__Provided material__.

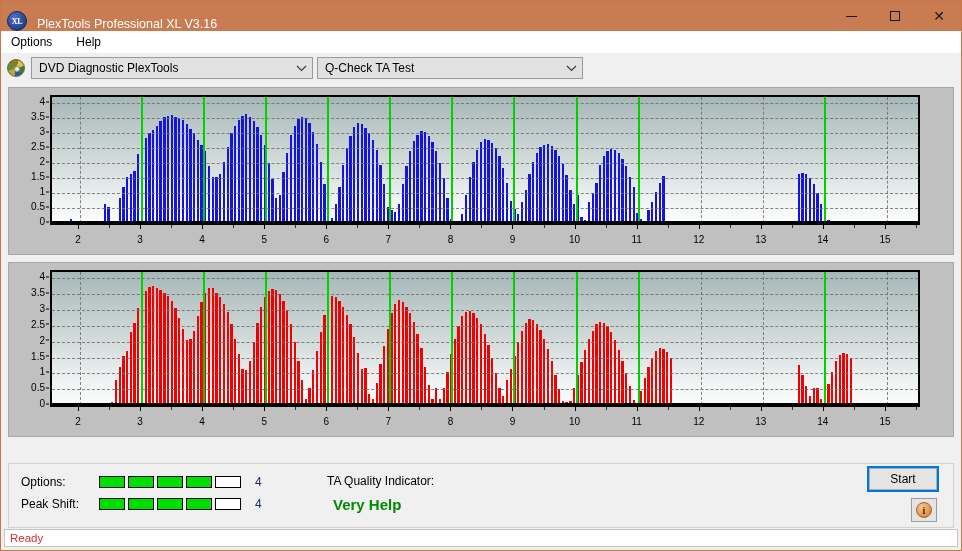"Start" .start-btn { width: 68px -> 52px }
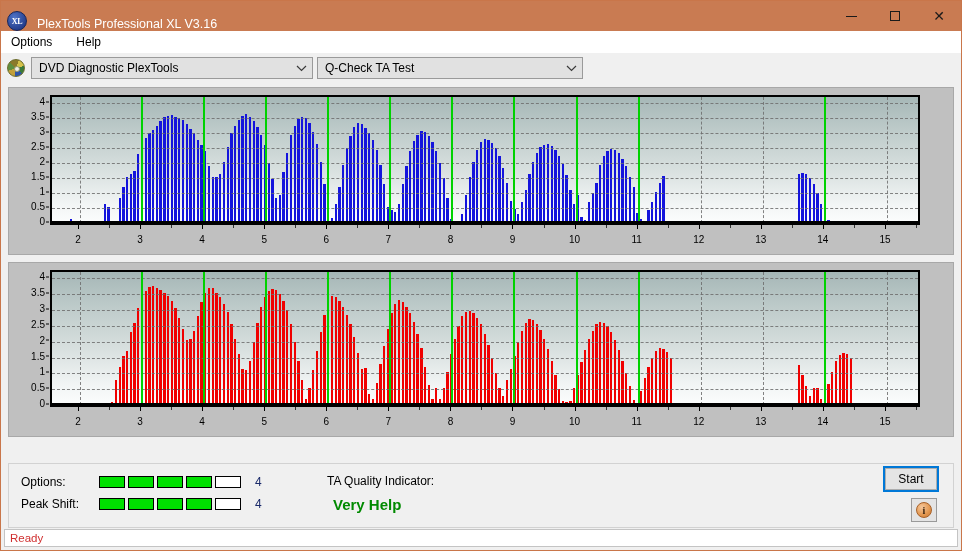"Very Help" div.ta-value { text: Very Help -> Test Good }
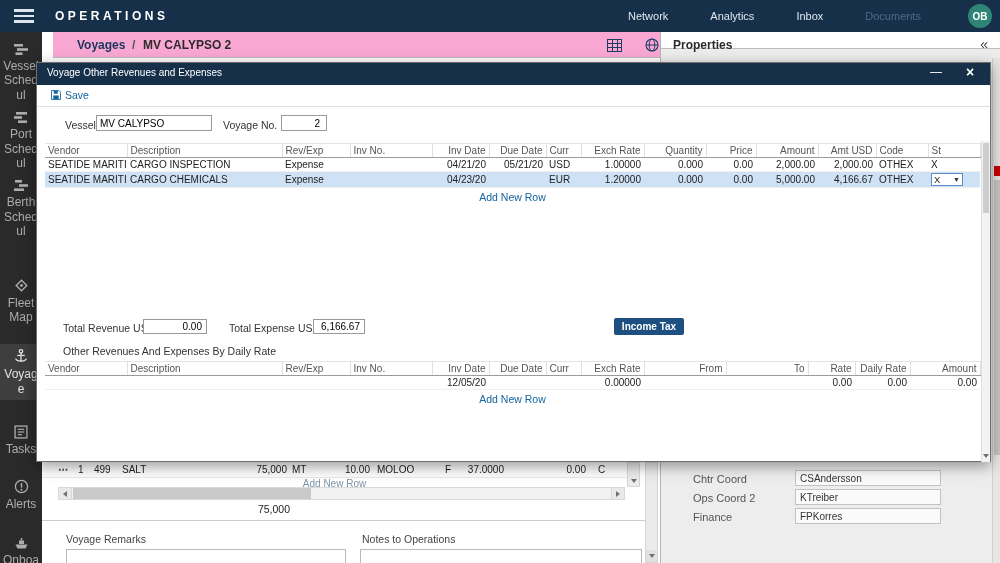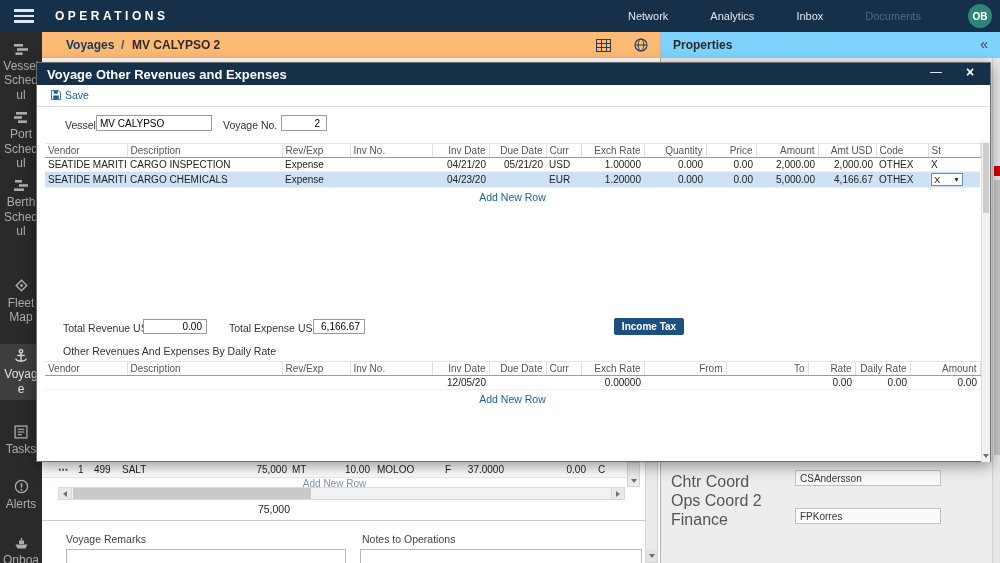"Voyages" .crumbbar { background: #fdba74 -> #f9a8d4; left: 42px -> 53px }
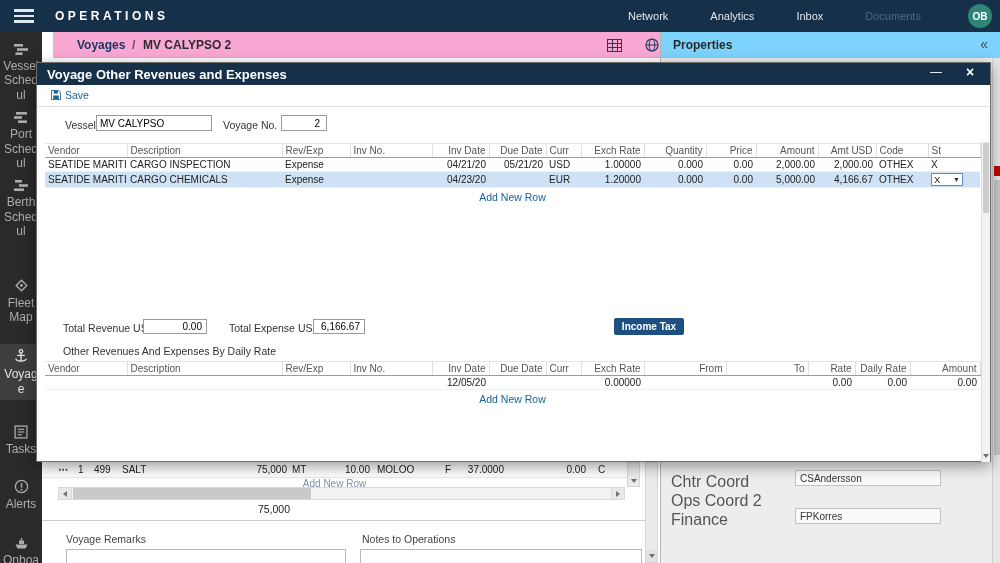"Properties" .props-header { background: #7dd3fc -> #ffffff; height: 26px -> 17px }
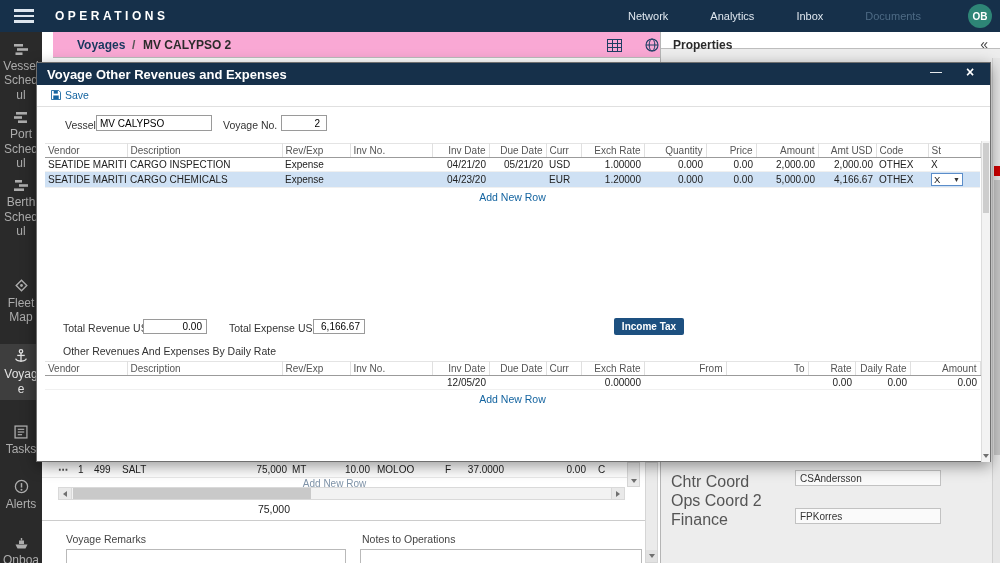"Voyage Other Revenues and Expenses" .modal-title { font-size: 13px -> 10px; font-weight: bold -> normal }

__Assignment__. Pictures are not part of the answer. Restate word for word the lines from the one with "background: #7dd3fc ->" through the last line of the records.

__Task answer__.
"Properties" .props-header { background: #7dd3fc -> #ffffff; height: 26px -> 17px }
"Voyage Other Revenues and Expenses" .modal-title { font-size: 13px -> 10px; font-weight: bold -> normal }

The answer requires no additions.